Can we please stop calling wild horses invasive?
As we have said before here on Habitat for Horses, cattle are the invasive species NOT horses. Horses biology developed here for a very long time before cattle every roamed the West. Anytime someone in the news uses the word “invasive species” when speaking of wild horses, please source the article below in your comments. ~ HfH
From: The Contemplative Mammoth
By: Jacquelyn Gill
The horse has a complex and fascinating environmental history. Wild horses have become such an icon of the American west that it’s easy to forget that humans introduced them to the continent five hundred years ago, during the age of European exploration. Horses quickly became part of Native American livelihoods and played an integral role in Western expansion, from Lewis and Clark’s expedition to the establishment of the open range ranching culture that still exists today. For centuries, horses played a central role in exploration and human livelihoods, until horse power was largely replaced by fossils fuels. Now, the human-horse relationship is shifting once again, and in contentious ways.
In this piece on wild horses published in Slate a couple of weeks ago, Warren Cornwall wrote about managing horses as an “invasive species.” Certainly, horses have been a continual source of controversy in recent decades, as American and Canadian land managers, animal rights activists, and ranchers fight over culling campaigns and other management techniques.

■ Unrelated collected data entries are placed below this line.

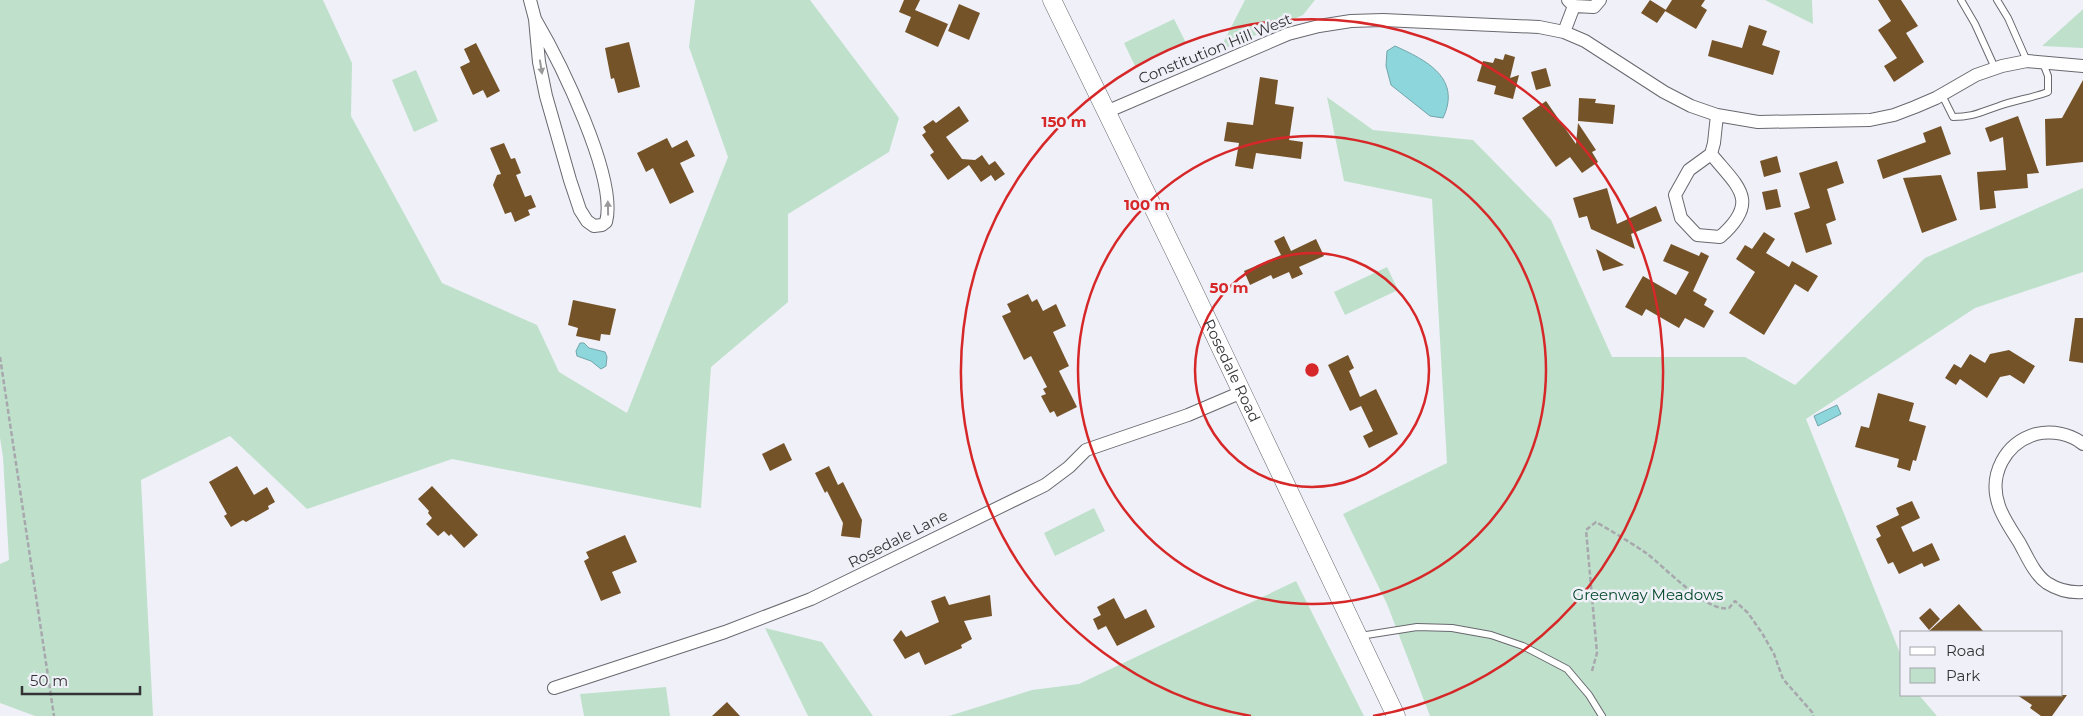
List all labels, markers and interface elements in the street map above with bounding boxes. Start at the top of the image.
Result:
street label: Constitution Hill West [1135,9,1294,88]
one-way arrow [537,60,545,76]
text: 150 m [1042,112,1086,131]
text: 100 m [1124,195,1170,214]
one-way arrow [604,200,612,216]
text: 50 m [1209,278,1249,297]
street label: Rosedale Road [1199,316,1265,425]
centre of rings [1303,361,1321,379]
street label: Rosedale Lane [845,505,951,572]
park label: Greenway Meadows [1573,585,1723,604]
legend [1900,631,2063,696]
text: Road [1946,641,1985,660]
scale bar [22,664,140,696]
text: Park [1946,666,1980,685]
text: 50 m [30,671,68,690]

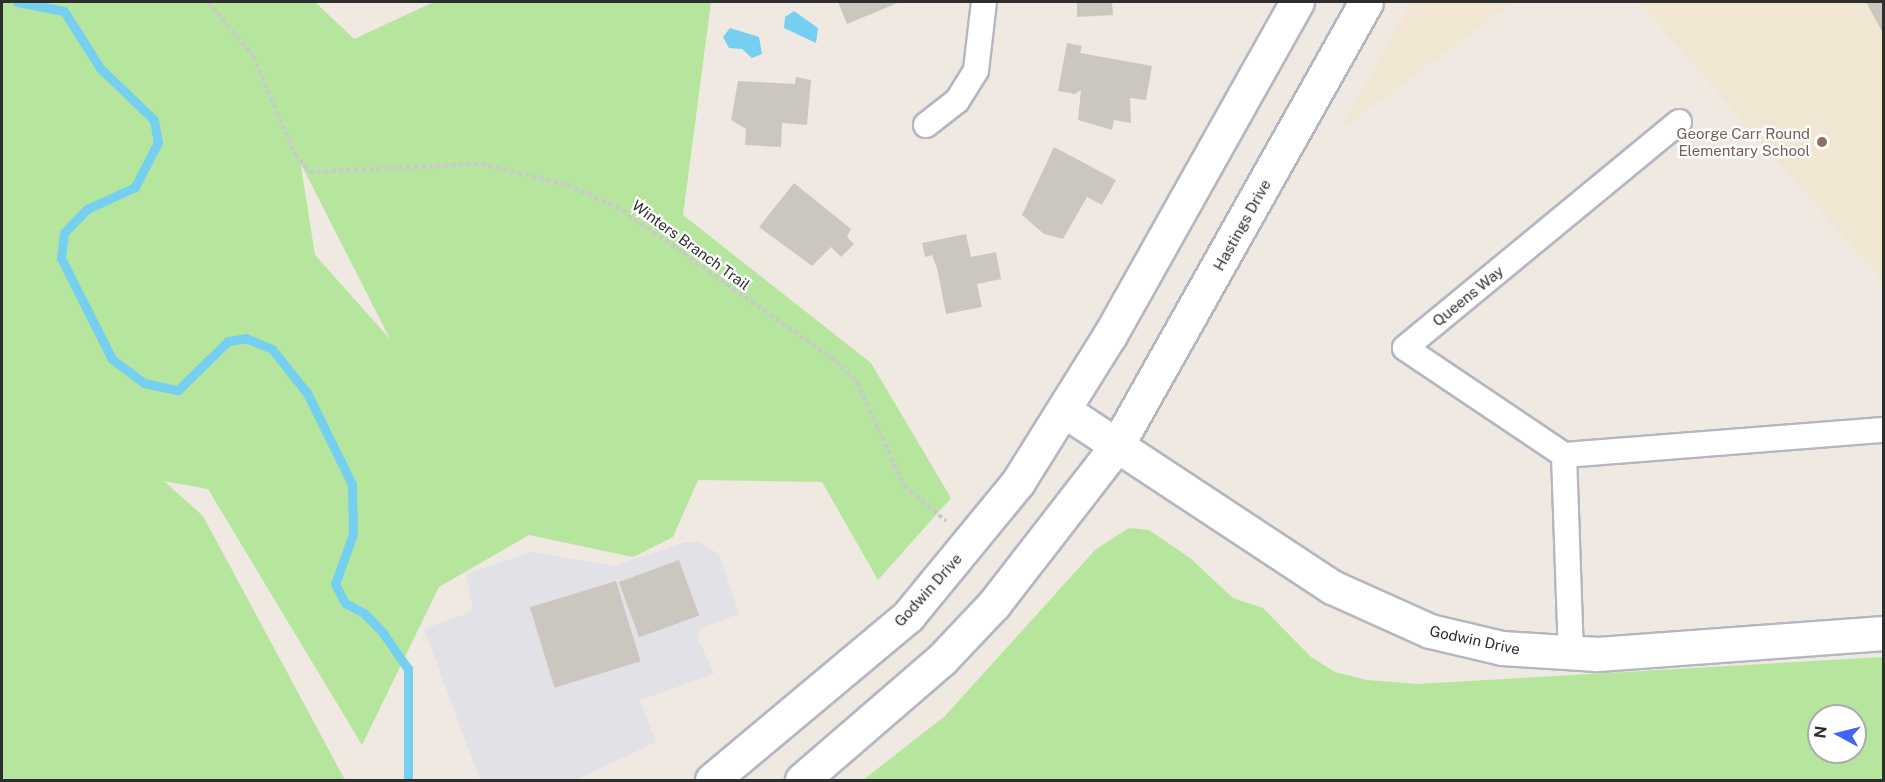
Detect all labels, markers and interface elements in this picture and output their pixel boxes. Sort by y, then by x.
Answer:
place label: George Carr Round Elementary School [1677,124,1810,159]
marker: George Carr Round Elementary School [1815,135,1829,149]
street label: Hastings Drive [1210,176,1274,274]
street label: Winters Branch Trail [629,196,753,294]
street label: Queens Way [1429,262,1507,330]
street label: Godwin Drive [890,550,966,630]
street label: Godwin Drive [1428,622,1522,658]
north arrow [1807,704,1867,764]
text: N [1810,725,1831,739]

As Cornwell writes,
But a majestic icon can also be a four-legged pest. Today’s horses are an invasive species, introduced to the Americas by Europeans. Left unchecked, they overwhelm fragile desert ecosystems by chomping too much of the greenery to stubble. And they compete for the grass with another invader that has more economic clout: cattle.
Except here’s the thing: horses are native to North America. They were certainly here well before humans. Fifty million years ago, Eohippus (cousin to rhinos and tapirs) was dog-sized and living in tropical forests — hardly recognizable as horse-like. But by 4 million years ago, the genus Equus had evolved, and unlike its ancestors, had instead adapted to open, semi-arid grasslands that were expanding as the climates cooled and dried in the Pliocene (5.3 million years ago). Today’s horses, Equus ferus, are likely descended from a holarctic population of horses that once spread through Eurasia and North America, taking advantage of land bridges exposed during glaciations.